Text —
== Segment start ==

I will show how to reconcile shap values and model predictions in Python, both in raw scores and original units. Hopefully it will help you understand where you are in R.

Step 1. Generate dataset

# pip install tweedie
import tweedie
y = tweedie.tweedie(1.2,1,1).rvs(size=1000)
X = np.random.randn(1000,3)

Step 2. Fit model

from lightgbm.sklearn import LGBMRegressor
lgb = LGBMRegressor(objective = 'tweedie')
lgb.fit(X,y)

Step 3. Understand what shap values are.

Shap values for 0th data point

shap_values = lgb.predict(X, pred_contrib=True)
shap_values[0]
array([ 0.36841812, -0.15985678,  0.28910617, -0.27317984])

The first 3 are model contributions to baseline, i.e. shap values themselves:

shap_values[0,:3].sum()

== Segment end ==

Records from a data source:
== Segment start ==

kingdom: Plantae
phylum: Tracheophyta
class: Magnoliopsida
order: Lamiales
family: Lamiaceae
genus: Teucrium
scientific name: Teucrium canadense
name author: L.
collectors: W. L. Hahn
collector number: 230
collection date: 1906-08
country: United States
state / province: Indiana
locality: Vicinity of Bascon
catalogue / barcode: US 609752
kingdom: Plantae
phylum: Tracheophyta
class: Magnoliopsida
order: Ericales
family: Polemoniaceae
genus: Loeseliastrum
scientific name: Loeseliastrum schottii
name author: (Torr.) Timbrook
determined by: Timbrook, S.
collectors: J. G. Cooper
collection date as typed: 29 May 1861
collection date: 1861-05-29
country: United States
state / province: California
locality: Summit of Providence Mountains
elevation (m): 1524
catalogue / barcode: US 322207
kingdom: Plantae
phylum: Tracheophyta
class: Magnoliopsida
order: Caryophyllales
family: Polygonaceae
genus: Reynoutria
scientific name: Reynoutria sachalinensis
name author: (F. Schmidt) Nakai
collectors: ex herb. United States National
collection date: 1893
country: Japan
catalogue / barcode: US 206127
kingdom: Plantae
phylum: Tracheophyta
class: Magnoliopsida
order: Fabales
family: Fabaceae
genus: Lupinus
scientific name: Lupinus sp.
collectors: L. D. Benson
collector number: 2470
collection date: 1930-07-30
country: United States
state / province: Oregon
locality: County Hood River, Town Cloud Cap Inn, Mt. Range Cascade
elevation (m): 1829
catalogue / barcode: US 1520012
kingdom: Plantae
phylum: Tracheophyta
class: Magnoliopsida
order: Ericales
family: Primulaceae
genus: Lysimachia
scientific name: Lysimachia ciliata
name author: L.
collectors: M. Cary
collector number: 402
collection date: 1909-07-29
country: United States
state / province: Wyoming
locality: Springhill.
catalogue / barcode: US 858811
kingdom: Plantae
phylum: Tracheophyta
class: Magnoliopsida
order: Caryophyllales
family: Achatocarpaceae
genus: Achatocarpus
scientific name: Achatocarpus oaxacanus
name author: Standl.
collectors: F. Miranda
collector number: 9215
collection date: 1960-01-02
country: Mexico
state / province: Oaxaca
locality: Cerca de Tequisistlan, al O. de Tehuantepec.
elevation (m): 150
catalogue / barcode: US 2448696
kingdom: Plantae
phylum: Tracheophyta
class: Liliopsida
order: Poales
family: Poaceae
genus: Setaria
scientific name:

== Segment end ==

Task brief — Write what comes next in the text on reconciling SHAP values with LightGBM predictions in Python, picking up right after its final line. The records are separate material and have no connection to the text.

Exercise response —
0.4976675073764354

The 4th is baseline in raw scores:

shap_values[0,3]
-0.2731798364061747

Sum of them add up to model prediction in raw scores:

shap_values[0,:3].sum() + shap_values[0,3]
0.22448767097026068

Let's check against raw model predictions:

preds = lgb.predict(X, raw_score=True)
preds[0]
0.2244876709702609

EDIT. Conversion between raw scores and original utits

To convert between raw scores and original units for Tweedie (and for Poisson and for Gamma) distribution you need to be aware of 2 facts:

  1. Original is exp of raw
  2. exp of sum is product of exps

Demo:

  1. 0th prediction in original units:
lgb.predict([X[0,:]])
array([0.39394102])
  1. Shap values for 0th row in raw score space:
shap_values = lgb.predict(X, pred_contrib=True, raw_score=True)
shap_values[0]
array([-0.77194274, -0.08343294,  0.22740536, -0.30358374])
  1. Conversion of shap values to original units (product of exponents):
np.prod(np.exp(shap_values[0]))
0.3939410249402226

Looks similar to me again.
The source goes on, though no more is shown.